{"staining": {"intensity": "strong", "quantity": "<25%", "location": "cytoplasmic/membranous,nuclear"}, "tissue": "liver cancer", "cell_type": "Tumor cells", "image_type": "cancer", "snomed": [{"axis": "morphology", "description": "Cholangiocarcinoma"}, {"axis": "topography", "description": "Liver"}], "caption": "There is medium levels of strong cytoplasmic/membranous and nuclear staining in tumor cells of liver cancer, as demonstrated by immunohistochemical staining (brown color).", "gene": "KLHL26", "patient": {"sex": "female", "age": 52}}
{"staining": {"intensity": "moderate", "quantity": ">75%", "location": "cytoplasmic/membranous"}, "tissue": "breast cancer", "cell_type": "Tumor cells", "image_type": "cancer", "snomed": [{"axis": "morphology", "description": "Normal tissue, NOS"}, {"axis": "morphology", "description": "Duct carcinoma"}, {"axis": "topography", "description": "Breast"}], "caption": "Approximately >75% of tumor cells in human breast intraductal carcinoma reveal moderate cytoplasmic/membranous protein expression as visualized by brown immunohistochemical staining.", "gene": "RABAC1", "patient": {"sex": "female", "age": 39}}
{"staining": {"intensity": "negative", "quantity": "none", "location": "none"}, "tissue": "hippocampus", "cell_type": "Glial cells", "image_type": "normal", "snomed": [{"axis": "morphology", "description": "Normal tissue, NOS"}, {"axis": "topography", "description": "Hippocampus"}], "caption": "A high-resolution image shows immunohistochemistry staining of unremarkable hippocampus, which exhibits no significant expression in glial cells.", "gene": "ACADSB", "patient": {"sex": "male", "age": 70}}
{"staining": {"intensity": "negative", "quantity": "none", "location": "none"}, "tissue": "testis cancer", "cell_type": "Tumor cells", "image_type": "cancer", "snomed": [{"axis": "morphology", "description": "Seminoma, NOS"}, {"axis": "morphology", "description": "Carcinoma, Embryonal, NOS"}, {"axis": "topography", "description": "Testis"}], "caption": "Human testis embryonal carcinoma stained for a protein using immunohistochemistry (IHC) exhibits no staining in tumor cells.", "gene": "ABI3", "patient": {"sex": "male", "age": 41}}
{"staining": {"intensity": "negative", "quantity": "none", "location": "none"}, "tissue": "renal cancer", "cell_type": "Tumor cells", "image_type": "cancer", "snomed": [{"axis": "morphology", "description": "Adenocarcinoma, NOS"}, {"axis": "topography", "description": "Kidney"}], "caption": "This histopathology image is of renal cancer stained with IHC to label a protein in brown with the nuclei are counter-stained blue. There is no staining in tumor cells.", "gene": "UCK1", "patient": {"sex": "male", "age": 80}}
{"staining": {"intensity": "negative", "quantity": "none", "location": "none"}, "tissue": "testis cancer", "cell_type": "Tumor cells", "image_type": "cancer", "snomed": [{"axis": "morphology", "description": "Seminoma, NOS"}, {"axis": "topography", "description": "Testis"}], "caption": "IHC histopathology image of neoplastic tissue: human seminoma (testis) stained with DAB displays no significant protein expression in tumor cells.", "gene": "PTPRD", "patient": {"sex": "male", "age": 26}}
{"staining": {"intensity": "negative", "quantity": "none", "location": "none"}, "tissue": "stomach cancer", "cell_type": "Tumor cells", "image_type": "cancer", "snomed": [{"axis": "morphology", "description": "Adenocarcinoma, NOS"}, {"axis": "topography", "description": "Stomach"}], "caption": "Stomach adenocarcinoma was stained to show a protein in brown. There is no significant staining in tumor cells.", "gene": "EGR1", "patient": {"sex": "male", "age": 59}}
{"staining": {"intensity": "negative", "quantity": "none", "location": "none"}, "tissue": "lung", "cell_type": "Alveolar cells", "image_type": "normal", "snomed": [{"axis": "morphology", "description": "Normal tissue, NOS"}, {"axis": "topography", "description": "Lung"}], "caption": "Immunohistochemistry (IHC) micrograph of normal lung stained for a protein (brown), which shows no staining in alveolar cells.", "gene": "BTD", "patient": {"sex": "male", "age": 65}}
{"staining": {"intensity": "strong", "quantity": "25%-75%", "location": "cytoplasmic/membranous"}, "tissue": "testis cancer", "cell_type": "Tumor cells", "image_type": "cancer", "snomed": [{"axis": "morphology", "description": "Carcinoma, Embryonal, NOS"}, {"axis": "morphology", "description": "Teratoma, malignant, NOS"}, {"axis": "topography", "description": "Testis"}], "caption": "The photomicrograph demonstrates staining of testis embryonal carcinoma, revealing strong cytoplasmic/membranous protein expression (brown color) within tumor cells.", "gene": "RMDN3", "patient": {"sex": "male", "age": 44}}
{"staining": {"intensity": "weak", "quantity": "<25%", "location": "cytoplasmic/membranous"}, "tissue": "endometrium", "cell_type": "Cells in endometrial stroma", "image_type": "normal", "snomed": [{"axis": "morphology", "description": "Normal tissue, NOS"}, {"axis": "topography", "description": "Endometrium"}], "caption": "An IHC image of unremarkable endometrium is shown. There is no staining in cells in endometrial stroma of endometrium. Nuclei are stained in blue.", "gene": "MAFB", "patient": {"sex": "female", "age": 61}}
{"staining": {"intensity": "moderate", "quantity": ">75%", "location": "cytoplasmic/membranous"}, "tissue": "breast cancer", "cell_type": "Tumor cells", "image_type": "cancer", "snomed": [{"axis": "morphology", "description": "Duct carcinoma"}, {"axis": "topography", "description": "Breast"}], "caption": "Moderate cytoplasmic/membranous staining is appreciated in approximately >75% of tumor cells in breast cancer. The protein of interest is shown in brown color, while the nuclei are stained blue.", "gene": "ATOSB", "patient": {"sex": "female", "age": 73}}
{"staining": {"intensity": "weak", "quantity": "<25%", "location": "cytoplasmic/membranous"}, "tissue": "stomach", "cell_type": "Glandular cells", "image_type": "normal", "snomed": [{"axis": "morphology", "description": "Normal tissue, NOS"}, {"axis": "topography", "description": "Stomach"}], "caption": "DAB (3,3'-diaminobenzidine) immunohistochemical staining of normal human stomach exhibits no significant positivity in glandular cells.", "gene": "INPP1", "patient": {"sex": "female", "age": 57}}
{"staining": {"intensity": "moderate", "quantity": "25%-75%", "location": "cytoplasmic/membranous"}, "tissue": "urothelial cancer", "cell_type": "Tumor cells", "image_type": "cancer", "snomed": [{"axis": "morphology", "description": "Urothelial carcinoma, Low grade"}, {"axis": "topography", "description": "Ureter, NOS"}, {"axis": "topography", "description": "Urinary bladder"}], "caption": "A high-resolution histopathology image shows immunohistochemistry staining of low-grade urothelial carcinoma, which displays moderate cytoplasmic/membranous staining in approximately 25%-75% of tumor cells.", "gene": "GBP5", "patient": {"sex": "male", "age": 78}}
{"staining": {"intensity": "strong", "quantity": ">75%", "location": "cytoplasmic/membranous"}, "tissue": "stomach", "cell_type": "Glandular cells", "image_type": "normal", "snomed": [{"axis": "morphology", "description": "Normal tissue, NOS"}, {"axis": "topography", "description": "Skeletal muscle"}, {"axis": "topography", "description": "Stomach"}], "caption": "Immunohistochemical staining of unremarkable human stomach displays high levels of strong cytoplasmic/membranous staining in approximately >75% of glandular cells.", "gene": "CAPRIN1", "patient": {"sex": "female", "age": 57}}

# [TASK GOAL]
Set the data down once more, exactly as it stands.

# [ANSWER TO THIS TASK]
{"staining": {"intensity": "strong", "quantity": "<25%", "location": "cytoplasmic/membranous,nuclear"}, "tissue": "liver cancer", "cell_type": "Tumor cells", "image_type": "cancer", "snomed": [{"axis": "morphology", "description": "Cholangiocarcinoma"}, {"axis": "topography", "description": "Liver"}], "caption": "There is medium levels of strong cytoplasmic/membranous and nuclear staining in tumor cells of liver cancer, as demonstrated by immunohistochemical staining (brown color).", "gene": "KLHL26", "patient": {"sex": "female", "age": 52}}
{"staining": {"intensity": "moderate", "quantity": ">75%", "location": "cytoplasmic/membranous"}, "tissue": "breast cancer", "cell_type": "Tumor cells", "image_type": "cancer", "snomed": [{"axis": "morphology", "description": "Normal tissue, NOS"}, {"axis": "morphology", "description": "Duct carcinoma"}, {"axis": "topography", "description": "Breast"}], "caption": "Approximately >75% of tumor cells in human breast intraductal carcinoma reveal moderate cytoplasmic/membranous protein expression as visualized by brown immunohistochemical staining.", "gene": "RABAC1", "patient": {"sex": "female", "age": 39}}
{"staining": {"intensity": "negative", "quantity": "none", "location": "none"}, "tissue": "hippocampus", "cell_type": "Glial cells", "image_type": "normal", "snomed": [{"axis": "morphology", "description": "Normal tissue, NOS"}, {"axis": "topography", "description": "Hippocampus"}], "caption": "A high-resolution image shows immunohistochemistry staining of unremarkable hippocampus, which exhibits no significant expression in glial cells.", "gene": "ACADSB", "patient": {"sex": "male", "age": 70}}
{"staining": {"intensity": "negative", "quantity": "none", "location": "none"}, "tissue": "testis cancer", "cell_type": "Tumor cells", "image_type": "cancer", "snomed": [{"axis": "morphology", "description": "Seminoma, NOS"}, {"axis": "morphology", "description": "Carcinoma, Embryonal, NOS"}, {"axis": "topography", "description": "Testis"}], "caption": "Human testis embryonal carcinoma stained for a protein using immunohistochemistry (IHC) exhibits no staining in tumor cells.", "gene": "ABI3", "patient": {"sex": "male", "age": 41}}
{"staining": {"intensity": "negative", "quantity": "none", "location": "none"}, "tissue": "renal cancer", "cell_type": "Tumor cells", "image_type": "cancer", "snomed": [{"axis": "morphology", "description": "Adenocarcinoma, NOS"}, {"axis": "topography", "description": "Kidney"}], "caption": "This histopathology image is of renal cancer stained with IHC to label a protein in brown with the nuclei are counter-stained blue. There is no staining in tumor cells.", "gene": "UCK1", "patient": {"sex": "male", "age": 80}}
{"staining": {"intensity": "negative", "quantity": "none", "location": "none"}, "tissue": "testis cancer", "cell_type": "Tumor cells", "image_type": "cancer", "snomed": [{"axis": "morphology", "description": "Seminoma, NOS"}, {"axis": "topography", "description": "Testis"}], "caption": "IHC histopathology image of neoplastic tissue: human seminoma (testis) stained with DAB displays no significant protein expression in tumor cells.", "gene": "PTPRD", "patient": {"sex": "male", "age": 26}}
{"staining": {"intensity": "negative", "quantity": "none", "location": "none"}, "tissue": "stomach cancer", "cell_type": "Tumor cells", "image_type": "cancer", "snomed": [{"axis": "morphology", "description": "Adenocarcinoma, NOS"}, {"axis": "topography", "description": "Stomach"}], "caption": "Stomach adenocarcinoma was stained to show a protein in brown. There is no significant staining in tumor cells.", "gene": "EGR1", "patient": {"sex": "male", "age": 59}}
{"staining": {"intensity": "negative", "quantity": "none", "location": "none"}, "tissue": "lung", "cell_type": "Alveolar cells", "image_type": "normal", "snomed": [{"axis": "morphology", "description": "Normal tissue, NOS"}, {"axis": "topography", "description": "Lung"}], "caption": "Immunohistochemistry (IHC) micrograph of normal lung stained for a protein (brown), which shows no staining in alveolar cells.", "gene": "BTD", "patient": {"sex": "male", "age": 65}}
{"staining": {"intensity": "strong", "quantity": "25%-75%", "location": "cytoplasmic/membranous"}, "tissue": "testis cancer", "cell_type": "Tumor cells", "image_type": "cancer", "snomed": [{"axis": "morphology", "description": "Carcinoma, Embryonal, NOS"}, {"axis": "morphology", "description": "Teratoma, malignant, NOS"}, {"axis": "topography", "description": "Testis"}], "caption": "The photomicrograph demonstrates staining of testis embryonal carcinoma, revealing strong cytoplasmic/membranous protein expression (brown color) within tumor cells.", "gene": "RMDN3", "patient": {"sex": "male", "age": 44}}
{"staining": {"intensity": "weak", "quantity": "<25%", "location": "cytoplasmic/membranous"}, "tissue": "endometrium", "cell_type": "Cells in endometrial stroma", "image_type": "normal", "snomed": [{"axis": "morphology", "description": "Normal tissue, NOS"}, {"axis": "topography", "description": "Endometrium"}], "caption": "An IHC image of unremarkable endometrium is shown. There is no staining in cells in endometrial stroma of endometrium. Nuclei are stained in blue.", "gene": "MAFB", "patient": {"sex": "female", "age": 61}}
{"staining": {"intensity": "moderate", "quantity": ">75%", "location": "cytoplasmic/membranous"}, "tissue": "breast cancer", "cell_type": "Tumor cells", "image_type": "cancer", "snomed": [{"axis": "morphology", "description": "Duct carcinoma"}, {"axis": "topography", "description": "Breast"}], "caption": "Moderate cytoplasmic/membranous staining is appreciated in approximately >75% of tumor cells in breast cancer. The protein of interest is shown in brown color, while the nuclei are stained blue.", "gene": "ATOSB", "patient": {"sex": "female", "age": 73}}
{"staining": {"intensity": "weak", "quantity": "<25%", "location": "cytoplasmic/membranous"}, "tissue": "stomach", "cell_type": "Glandular cells", "image_type": "normal", "snomed": [{"axis": "morphology", "description": "Normal tissue, NOS"}, {"axis": "topography", "description": "Stomach"}], "caption": "DAB (3,3'-diaminobenzidine) immunohistochemical staining of normal human stomach exhibits no significant positivity in glandular cells.", "gene": "INPP1", "patient": {"sex": "female", "age": 57}}
{"staining": {"intensity": "moderate", "quantity": "25%-75%", "location": "cytoplasmic/membranous"}, "tissue": "urothelial cancer", "cell_type": "Tumor cells", "image_type": "cancer", "snomed": [{"axis": "morphology", "description": "Urothelial carcinoma, Low grade"}, {"axis": "topography", "description": "Ureter, NOS"}, {"axis": "topography", "description": "Urinary bladder"}], "caption": "A high-resolution histopathology image shows immunohistochemistry staining of low-grade urothelial carcinoma, which displays moderate cytoplasmic/membranous staining in approximately 25%-75% of tumor cells.", "gene": "GBP5", "patient": {"sex": "male", "age": 78}}
{"staining": {"intensity": "strong", "quantity": ">75%", "location": "cytoplasmic/membranous"}, "tissue": "stomach", "cell_type": "Glandular cells", "image_type": "normal", "snomed": [{"axis": "morphology", "description": "Normal tissue, NOS"}, {"axis": "topography", "description": "Skeletal muscle"}, {"axis": "topography", "description": "Stomach"}], "caption": "Immunohistochemical staining of unremarkable human stomach displays high levels of strong cytoplasmic/membranous staining in approximately >75% of glandular cells.", "gene": "CAPRIN1", "patient": {"sex": "female", "age": 57}}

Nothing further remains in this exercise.